Migraines are becoming increasingly common amongst adults these days. They are described as chronic and severe headaches (usually occurring in half of the head) that are caused by some kind of neurological disorder. Besides a recurrent headache that can last from several hours to a few days, there are many other symptoms that a patient experiences. These include vomiting, nausea, blurred or distorted vision, photophobia (which is sensitivity to light) and phonophobia (which is a sensitivity to sound).
The pain of migraines can be extremely severe, easily affecting the patient’s daily routine. Usually it occurs unilaterally in the head; which means a pounding headache in either side of the head. But it may differ in different patients. It is described as a pulsating pain which is aggravated by loud sounds and physical activity.
Migraines and its Various Phases
Researchers now believe that almost 1/3 of the people who suffer from recurrent migraines experience a preliminary mild headache associated with other symptoms and this phase is called an aura. The aura serves as a cautionary signal to the patient that migraine is about to occur. In fact, neurologists believe that there are three other phases to a migraine; however, they also stress that it is not necessary that every person who suffers from migraines also experiences all these phases. These phases are,
- Prodome: This phase occurs hours or even days before the headache and it constitutes of symptoms like irritability, mood swings, fatigue and/or depression etc.
- Aura: This comes just before the actual migraine.
- Pain: This is the actual migraine pain.
- Postdrome: These are the effects that a patient feels after the migraine.
Migraines and its Symptoms
Each of the different phases mentioned above have their own symptoms. However, here we are going to discuss the symptoms that usually occur during the Pain Phase or during the actual migraine.
- The throbbing pain can be on either side of the head; it can also occur on the back side of the head and may include the neck also.
- It is accompanied by vomiting, sensitivity to smell and or nausea.
- Sensitivity to light
- Light-headedness, dizziness
- Irritation, etc.
- Causes of Migraines
The actual cause(s) of migraines is still unknown. However, it is believed that genes may play a major role in determining who is likely to experience migraines in life. Factors that are believed to cause migraines include,
- Genetics: a study of twins has revealed that there is a 51% surety of genetic influence when it comes to recurrent migraines.

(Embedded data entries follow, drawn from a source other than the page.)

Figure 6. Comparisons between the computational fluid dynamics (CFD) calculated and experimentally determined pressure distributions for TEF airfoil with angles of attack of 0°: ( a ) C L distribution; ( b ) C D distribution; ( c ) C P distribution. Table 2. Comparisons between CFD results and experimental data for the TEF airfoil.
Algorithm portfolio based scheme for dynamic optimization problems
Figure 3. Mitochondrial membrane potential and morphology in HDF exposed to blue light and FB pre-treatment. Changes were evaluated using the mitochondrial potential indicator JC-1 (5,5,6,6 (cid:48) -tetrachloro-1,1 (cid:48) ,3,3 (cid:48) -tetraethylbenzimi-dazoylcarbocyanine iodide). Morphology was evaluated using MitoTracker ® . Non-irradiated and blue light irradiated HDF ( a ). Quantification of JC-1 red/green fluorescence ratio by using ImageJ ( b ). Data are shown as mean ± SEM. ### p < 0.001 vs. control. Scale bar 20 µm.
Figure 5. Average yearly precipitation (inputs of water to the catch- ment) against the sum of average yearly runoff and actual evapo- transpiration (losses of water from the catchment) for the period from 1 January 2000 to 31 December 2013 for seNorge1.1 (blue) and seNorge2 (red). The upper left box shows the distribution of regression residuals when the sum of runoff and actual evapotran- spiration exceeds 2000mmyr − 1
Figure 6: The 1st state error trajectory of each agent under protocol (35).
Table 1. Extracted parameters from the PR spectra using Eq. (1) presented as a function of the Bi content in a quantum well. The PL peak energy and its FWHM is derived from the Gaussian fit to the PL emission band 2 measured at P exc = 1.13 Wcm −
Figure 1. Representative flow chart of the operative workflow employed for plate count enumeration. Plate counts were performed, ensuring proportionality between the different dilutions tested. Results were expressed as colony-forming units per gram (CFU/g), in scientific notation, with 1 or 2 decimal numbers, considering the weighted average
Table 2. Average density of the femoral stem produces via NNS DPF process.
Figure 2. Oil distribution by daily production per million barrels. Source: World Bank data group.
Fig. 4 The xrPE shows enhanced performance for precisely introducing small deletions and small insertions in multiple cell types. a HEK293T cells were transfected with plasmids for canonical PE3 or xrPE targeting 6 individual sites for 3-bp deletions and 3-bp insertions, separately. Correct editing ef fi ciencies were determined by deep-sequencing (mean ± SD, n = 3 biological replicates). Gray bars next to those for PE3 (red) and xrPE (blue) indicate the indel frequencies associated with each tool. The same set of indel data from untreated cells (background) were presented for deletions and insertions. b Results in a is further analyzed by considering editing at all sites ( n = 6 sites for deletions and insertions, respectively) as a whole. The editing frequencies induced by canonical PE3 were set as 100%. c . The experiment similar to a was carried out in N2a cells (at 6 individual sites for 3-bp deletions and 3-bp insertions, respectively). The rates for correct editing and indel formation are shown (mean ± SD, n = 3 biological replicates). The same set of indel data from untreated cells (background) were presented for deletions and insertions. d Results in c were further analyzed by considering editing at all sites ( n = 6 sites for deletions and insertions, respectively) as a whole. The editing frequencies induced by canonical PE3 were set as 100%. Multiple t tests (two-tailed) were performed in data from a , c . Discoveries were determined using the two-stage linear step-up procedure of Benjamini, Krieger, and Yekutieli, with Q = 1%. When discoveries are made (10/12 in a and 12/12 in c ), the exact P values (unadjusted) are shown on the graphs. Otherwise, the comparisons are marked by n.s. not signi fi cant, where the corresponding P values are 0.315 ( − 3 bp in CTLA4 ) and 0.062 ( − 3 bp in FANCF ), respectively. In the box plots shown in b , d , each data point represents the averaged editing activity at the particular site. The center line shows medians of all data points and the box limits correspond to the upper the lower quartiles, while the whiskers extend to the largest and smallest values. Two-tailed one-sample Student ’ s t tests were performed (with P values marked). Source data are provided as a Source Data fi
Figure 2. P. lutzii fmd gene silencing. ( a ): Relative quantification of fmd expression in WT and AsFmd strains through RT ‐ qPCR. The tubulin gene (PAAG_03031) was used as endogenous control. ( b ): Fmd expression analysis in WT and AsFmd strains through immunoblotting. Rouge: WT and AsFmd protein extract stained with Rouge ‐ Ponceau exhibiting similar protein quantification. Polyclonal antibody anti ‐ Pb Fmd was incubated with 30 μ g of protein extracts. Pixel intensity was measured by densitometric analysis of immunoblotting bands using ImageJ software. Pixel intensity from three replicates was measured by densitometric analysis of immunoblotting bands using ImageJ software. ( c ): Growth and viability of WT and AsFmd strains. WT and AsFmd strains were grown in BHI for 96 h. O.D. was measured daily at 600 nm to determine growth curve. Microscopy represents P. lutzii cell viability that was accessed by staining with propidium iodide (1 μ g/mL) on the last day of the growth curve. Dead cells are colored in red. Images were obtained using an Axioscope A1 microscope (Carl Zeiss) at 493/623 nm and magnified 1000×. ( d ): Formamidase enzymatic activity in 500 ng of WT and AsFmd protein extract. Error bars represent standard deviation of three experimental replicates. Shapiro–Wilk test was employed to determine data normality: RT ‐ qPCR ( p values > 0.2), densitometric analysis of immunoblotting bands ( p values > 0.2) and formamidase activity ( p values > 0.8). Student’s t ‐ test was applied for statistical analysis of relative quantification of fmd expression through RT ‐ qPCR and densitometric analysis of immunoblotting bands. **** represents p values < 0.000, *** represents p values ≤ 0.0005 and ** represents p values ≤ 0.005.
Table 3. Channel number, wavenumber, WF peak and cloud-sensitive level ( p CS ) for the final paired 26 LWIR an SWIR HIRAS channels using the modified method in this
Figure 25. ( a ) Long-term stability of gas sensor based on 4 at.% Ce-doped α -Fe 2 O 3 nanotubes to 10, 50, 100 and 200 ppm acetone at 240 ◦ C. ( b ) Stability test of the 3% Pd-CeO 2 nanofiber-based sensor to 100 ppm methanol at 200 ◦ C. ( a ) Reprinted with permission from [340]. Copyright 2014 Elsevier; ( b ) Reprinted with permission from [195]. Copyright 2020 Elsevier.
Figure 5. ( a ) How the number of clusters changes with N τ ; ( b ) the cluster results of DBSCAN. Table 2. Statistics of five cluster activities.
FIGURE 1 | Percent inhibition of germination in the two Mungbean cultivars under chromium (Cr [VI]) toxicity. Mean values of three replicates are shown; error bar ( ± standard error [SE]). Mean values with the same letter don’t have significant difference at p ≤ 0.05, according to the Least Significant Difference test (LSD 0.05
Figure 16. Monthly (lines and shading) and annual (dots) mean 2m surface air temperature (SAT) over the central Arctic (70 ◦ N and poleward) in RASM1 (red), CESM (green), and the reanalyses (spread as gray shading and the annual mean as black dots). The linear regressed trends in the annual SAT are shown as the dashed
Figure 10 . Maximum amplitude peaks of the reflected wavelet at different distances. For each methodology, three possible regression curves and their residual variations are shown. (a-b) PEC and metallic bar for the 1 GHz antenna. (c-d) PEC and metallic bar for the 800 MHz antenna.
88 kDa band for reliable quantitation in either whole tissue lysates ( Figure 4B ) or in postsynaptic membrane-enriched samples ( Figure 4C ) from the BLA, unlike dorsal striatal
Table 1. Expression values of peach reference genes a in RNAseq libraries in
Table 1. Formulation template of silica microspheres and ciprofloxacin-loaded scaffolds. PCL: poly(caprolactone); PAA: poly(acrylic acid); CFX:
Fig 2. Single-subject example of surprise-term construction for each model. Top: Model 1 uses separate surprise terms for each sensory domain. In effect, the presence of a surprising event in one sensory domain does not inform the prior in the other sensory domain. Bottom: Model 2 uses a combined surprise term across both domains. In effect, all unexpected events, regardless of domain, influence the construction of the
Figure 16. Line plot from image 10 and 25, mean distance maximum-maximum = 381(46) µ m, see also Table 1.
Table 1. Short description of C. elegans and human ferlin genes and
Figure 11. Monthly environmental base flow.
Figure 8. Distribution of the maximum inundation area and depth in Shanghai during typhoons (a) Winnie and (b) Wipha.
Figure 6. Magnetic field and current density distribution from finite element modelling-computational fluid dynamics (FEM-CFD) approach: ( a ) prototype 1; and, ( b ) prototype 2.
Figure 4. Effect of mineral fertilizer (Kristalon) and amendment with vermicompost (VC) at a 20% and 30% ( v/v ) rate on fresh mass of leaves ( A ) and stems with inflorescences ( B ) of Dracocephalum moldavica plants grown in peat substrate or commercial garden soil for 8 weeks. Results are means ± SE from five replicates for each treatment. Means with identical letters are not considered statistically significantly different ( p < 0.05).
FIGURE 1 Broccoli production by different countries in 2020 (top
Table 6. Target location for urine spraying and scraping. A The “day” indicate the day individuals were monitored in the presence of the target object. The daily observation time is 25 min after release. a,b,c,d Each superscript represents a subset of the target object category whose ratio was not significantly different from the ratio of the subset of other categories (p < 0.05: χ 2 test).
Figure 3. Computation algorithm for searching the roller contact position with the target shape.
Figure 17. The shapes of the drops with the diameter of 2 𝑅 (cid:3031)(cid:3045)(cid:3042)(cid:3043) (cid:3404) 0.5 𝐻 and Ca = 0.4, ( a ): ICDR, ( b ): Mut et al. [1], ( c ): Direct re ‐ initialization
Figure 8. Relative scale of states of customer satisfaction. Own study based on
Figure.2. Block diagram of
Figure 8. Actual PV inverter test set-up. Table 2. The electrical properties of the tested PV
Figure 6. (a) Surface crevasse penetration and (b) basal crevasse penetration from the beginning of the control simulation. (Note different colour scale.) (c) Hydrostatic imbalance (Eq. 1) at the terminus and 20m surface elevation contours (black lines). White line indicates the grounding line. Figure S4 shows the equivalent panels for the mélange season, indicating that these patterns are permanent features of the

- Triggers: for each individual patient, there could be any number of or different kinds of triggers that prompt the migraines.
- Diet: Researchers are still trying to find some authentic link between certain dietary elements (such as Monosodium Glutamate) and Migraines. Evidence has been found but not consistently.
- Physiological Features: it is believed that hormonal imbalances and/or certain physical conditions may promote migraines; such as menstruation, pregnancy, illness, fatigue and hunger.
- Psychological Aspects: Psychological aspects, such as insomnia, fear, stress are believed to be prominent factors in causing migraines.
Treatment of Migraines
There are both preventive and abortive medications for migraines. As their names suggest, the preventive medicines, prevent the occurrence of migraines and can be taken daily by patients who suffer from frequent migraines. The abortive medicines can be taken to reduce the pain or symptoms of the headache when it has started.